I wasn’t fibbing. I didn’t know what kind Jasper ate.

Tom Perkins took a step closer to me. Too close. The ripe man smell of him was overpowering. If he’d used deodorant this morning, it had stopped working a while ago. I had to steel myself not to take a step backward.

“It’s not a good idea to change food suddenly on puppies,” he said softly. “You have to introduce a new food slowly and mix it in with the old.”

I nodded, heart pounding, staring deep into his cold, dark eyes. “I’ll keep that in mind.”

“And in my opinion, Angus Backstead should rot in jail. Keep that in mind, too.”

A white cat came around the side of the shed, and Tom Perkins knelt, picked up a stone, and in one graceful motion hurled it at the animal. The stone clanged against the metal siding and the cat darted away. Unharmed, I hoped.

I decided to do the same. I walked as fast as I could to the Subaru without breaking into a run. The car was an inferno inside, but I wasn’t about to wait for it to cool down. I gunned it out of the parking lot, and as soon as I hit Sheepville Pike, I stomped on the gas and opened the windows. I scraped my damp hair off my neck up into a haphazard ponytail with one shaking hand, and blasted the air-conditioning.

Suddenly frantic to get home, I stepped harder on the accelerator.
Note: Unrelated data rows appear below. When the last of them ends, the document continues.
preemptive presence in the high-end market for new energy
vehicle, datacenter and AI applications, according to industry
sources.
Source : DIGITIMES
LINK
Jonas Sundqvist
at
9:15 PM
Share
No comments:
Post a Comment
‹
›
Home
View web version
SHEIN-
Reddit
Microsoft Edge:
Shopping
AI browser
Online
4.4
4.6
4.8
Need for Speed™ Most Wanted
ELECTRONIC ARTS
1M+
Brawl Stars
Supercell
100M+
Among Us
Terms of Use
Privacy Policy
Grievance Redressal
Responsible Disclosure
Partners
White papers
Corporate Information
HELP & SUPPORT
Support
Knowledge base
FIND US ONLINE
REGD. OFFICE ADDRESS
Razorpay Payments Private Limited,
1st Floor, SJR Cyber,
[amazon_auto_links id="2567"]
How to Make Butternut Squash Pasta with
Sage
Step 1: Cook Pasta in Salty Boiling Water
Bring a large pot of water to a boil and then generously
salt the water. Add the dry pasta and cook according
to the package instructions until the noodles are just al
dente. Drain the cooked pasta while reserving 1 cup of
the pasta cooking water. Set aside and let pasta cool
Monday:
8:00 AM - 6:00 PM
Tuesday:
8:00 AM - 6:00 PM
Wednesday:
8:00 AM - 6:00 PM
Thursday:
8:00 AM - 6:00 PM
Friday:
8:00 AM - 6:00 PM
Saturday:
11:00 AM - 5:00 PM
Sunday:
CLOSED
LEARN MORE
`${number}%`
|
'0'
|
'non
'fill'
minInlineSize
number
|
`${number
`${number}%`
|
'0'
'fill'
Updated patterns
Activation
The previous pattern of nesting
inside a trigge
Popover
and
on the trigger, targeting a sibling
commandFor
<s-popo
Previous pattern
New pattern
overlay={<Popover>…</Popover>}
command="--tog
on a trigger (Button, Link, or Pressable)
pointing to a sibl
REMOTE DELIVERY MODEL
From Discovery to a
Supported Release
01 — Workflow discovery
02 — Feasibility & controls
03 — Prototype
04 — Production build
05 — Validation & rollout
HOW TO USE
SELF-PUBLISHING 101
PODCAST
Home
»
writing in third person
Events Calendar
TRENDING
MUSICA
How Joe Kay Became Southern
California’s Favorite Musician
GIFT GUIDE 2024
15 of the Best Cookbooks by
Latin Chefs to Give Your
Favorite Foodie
Angus Backstead should rot in jail. Tom Perkins’s words sounded eerily similar to Ramsbottom’s. My intuition had stood me in good stead as a teacher and I was relying on it now. If I gave Ramsbottom the credit that he was too smart to perform the act himself, then he’d gotten the Perkins brothers to handle the murder and locked down the crime scene evidence with all fingers pointing to Angus.